- [Dataset entries]
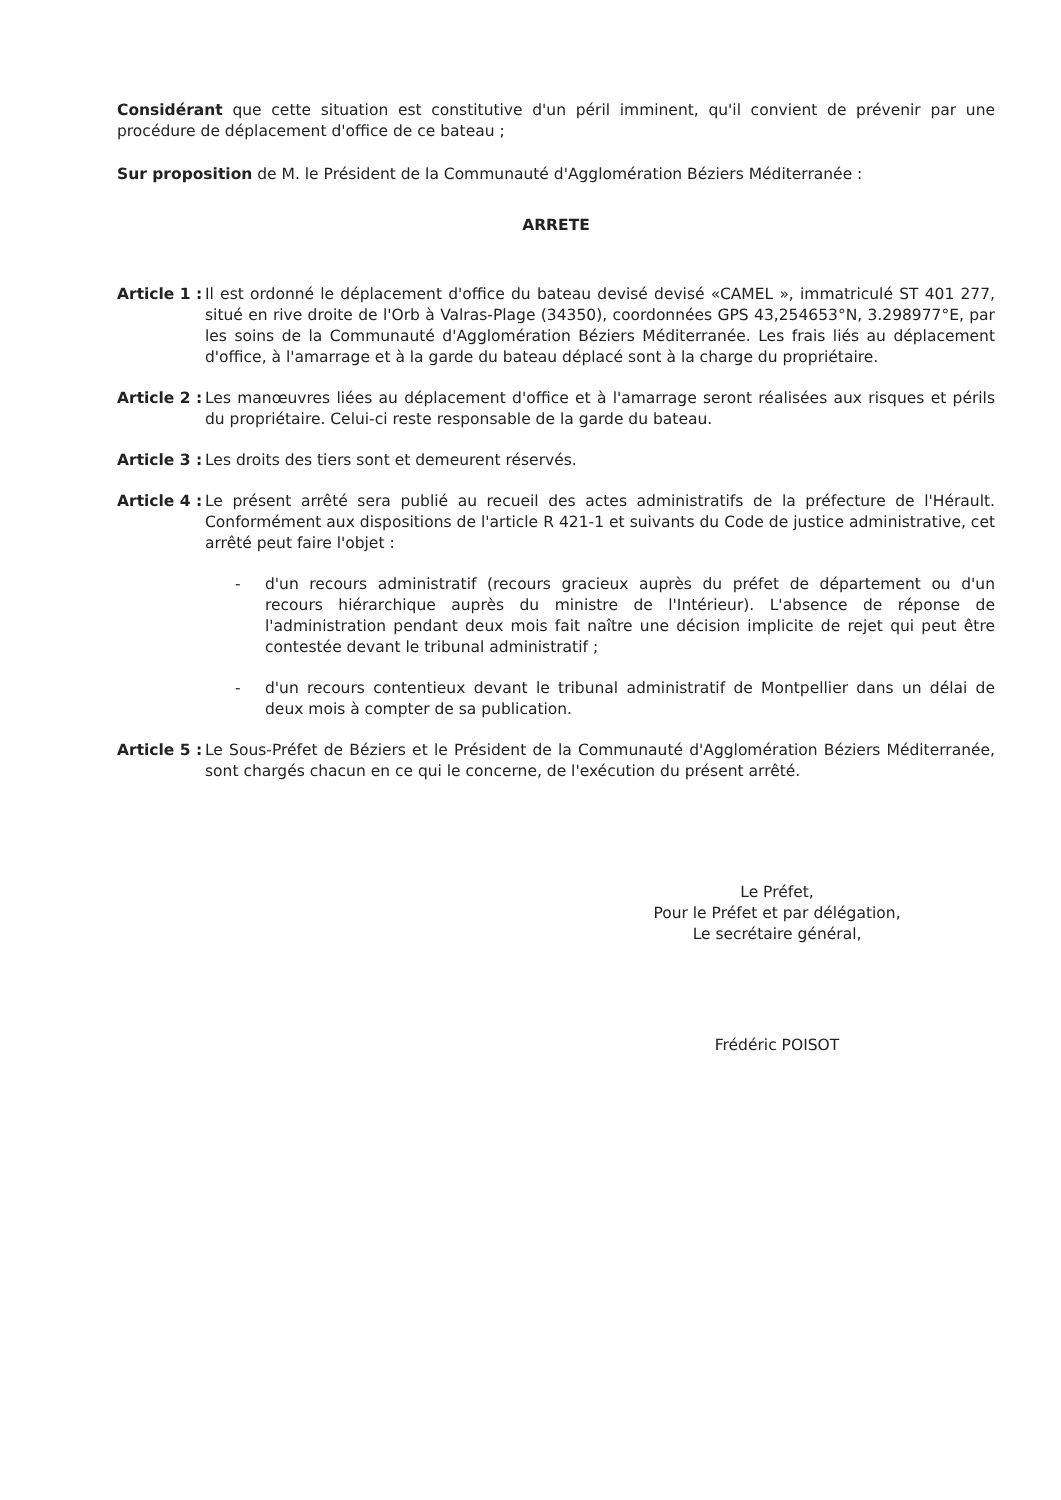Considérant que cette situation est constitutive d'un péril imminent, qu'il convient de prévenir par une procédure de déplacement d'office de ce bateau ;
Sur proposition de M. le Président de la Communauté d'Agglomération Béziers Méditerranée :
ARRETE
Article 1 : Il est ordonné le déplacement d'office du bateau devisé devisé «CAMEL », immatriculé ST 401 277, situé en rive droite de l'Orb à Valras-Plage (34350), coordonnées GPS 43,254653°N, 3.298977°E, par les soins de la Communauté d'Agglomération Béziers Méditerranée. Les frais liés au déplacement d'office, à l'amarrage et à la garde du bateau déplacé sont à la charge du propriétaire.
Article 2 : Les manœuvres liées au déplacement d'office et à l'amarrage seront réalisées aux risques et périls du propriétaire. Celui-ci reste responsable de la garde du bateau.
Article 3 : Les droits des tiers sont et demeurent réservés.
Article 4 : Le présent arrêté sera publié au recueil des actes administratifs de la préfecture de l'Hérault. Conformément aux dispositions de l'article R 421-1 et suivants du Code de justice administrative, cet arrêté peut faire l'objet :
- d'un recours administratif (recours gracieux auprès du préfet de département ou d'un recours hiérarchique auprès du ministre de l'Intérieur). L'absence de réponse de l'administration pendant deux mois fait naître une décision implicite de rejet qui peut être contestée devant le tribunal administratif ;
- d'un recours contentieux devant le tribunal administratif de Montpellier dans un délai de deux mois à compter de sa publication.
Article 5 : Le Sous-Préfet de Béziers et le Président de la Communauté d'Agglomération Béziers Méditerranée, sont chargés chacun en ce qui le concerne, de l'exécution du présent arrêté.
Le Préfet,
Pour le Préfet et par délégation,
Le secrétaire général,
Frédéric POISOT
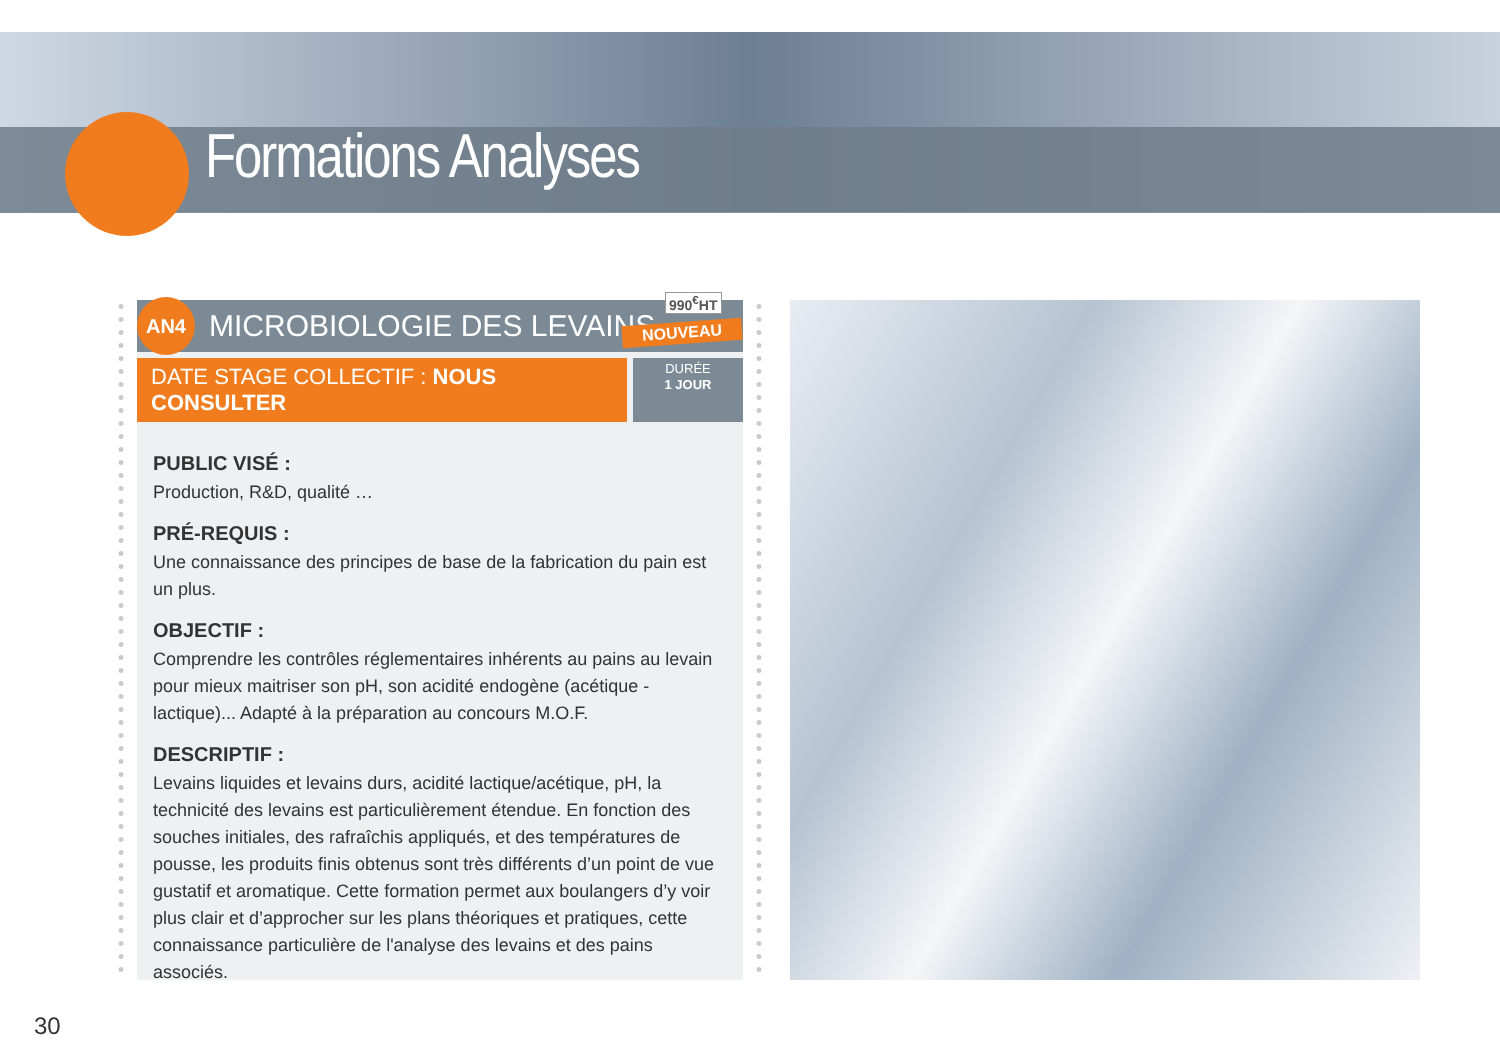Formations Analyses
AN4
MICROBIOLOGIE DES LEVAINS
DATE STAGE COLLECTIF : NOUS CONSULTER
DURÉE
1 JOUR
PUBLIC VISÉ :
Production, R&D, qualité …
PRÉ-REQUIS :
Une connaissance des principes de base de la fabrication du pain est un plus.
OBJECTIF :
Comprendre les contrôles réglementaires inhérents au pains au levain pour mieux maitriser son pH, son acidité endogène (acétique - lactique)... Adapté à la préparation au concours M.O.F.
DESCRIPTIF :
Levains liquides et levains durs, acidité lactique/acétique, pH, la technicité des levains est particulièrement étendue. En fonction des souches initiales, des rafraîchis appliqués, et des températures de pousse, les produits finis obtenus sont très différents d’un point de vue gustatif et aromatique. Cette formation permet aux boulangers d’y voir plus clair et d’approcher sur les plans théoriques et pratiques, cette connaissance particulière de l'analyse des levains et des pains associés.
990<sup>€</sup>HT
NOUVEAU
30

- [Your goal] Set down the data exactly as it appears, without any images.

- [Response to this task]
Considérant que cette situation est constitutive d'un péril imminent, qu'il convient de prévenir par une procédure de déplacement d'office de ce bateau ;
Sur proposition de M. le Président de la Communauté d'Agglomération Béziers Méditerranée :
ARRETE
Article 1 : Il est ordonné le déplacement d'office du bateau devisé devisé «CAMEL », immatriculé ST 401 277, situé en rive droite de l'Orb à Valras-Plage (34350), coordonnées GPS 43,254653°N, 3.298977°E, par les soins de la Communauté d'Agglomération Béziers Méditerranée. Les frais liés au déplacement d'office, à l'amarrage et à la garde du bateau déplacé sont à la charge du propriétaire.
Article 2 : Les manœuvres liées au déplacement d'office et à l'amarrage seront réalisées aux risques et périls du propriétaire. Celui-ci reste responsable de la garde du bateau.
Article 3 : Les droits des tiers sont et demeurent réservés.
Article 4 : Le présent arrêté sera publié au recueil des actes administratifs de la préfecture de l'Hérault. Conformément aux dispositions de l'article R 421-1 et suivants du Code de justice administrative, cet arrêté peut faire l'objet :
- d'un recours administratif (recours gracieux auprès du préfet de département ou d'un recours hiérarchique auprès du ministre de l'Intérieur). L'absence de réponse de l'administration pendant deux mois fait naître une décision implicite de rejet qui peut être contestée devant le tribunal administratif ;
- d'un recours contentieux devant le tribunal administratif de Montpellier dans un délai de deux mois à compter de sa publication.
Article 5 : Le Sous-Préfet de Béziers et le Président de la Communauté d'Agglomération Béziers Méditerranée, sont chargés chacun en ce qui le concerne, de l'exécution du présent arrêté.
Le Préfet,
Pour le Préfet et par délégation,
Le secrétaire général,
Frédéric POISOT
Formations Analyses
AN4
MICROBIOLOGIE DES LEVAINS
DATE STAGE COLLECTIF : NOUS CONSULTER
DURÉE
1 JOUR
PUBLIC VISÉ :
Production, R&D, qualité …
PRÉ-REQUIS :
Une connaissance des principes de base de la fabrication du pain est un plus.
OBJECTIF :
Comprendre les contrôles réglementaires inhérents au pains au levain pour mieux maitriser son pH, son acidité endogène (acétique - lactique)... Adapté à la préparation au concours M.O.F.
DESCRIPTIF :
Levains liquides et levains durs, acidité lactique/acétique, pH, la technicité des levains est particulièrement étendue. En fonction des souches initiales, des rafraîchis appliqués, et des températures de pousse, les produits finis obtenus sont très différents d’un point de vue gustatif et aromatique. Cette formation permet aux boulangers d’y voir plus clair et d’approcher sur les plans théoriques et pratiques, cette connaissance particulière de l'analyse des levains et des pains associés.
990<sup>€</sup>HT
NOUVEAU
30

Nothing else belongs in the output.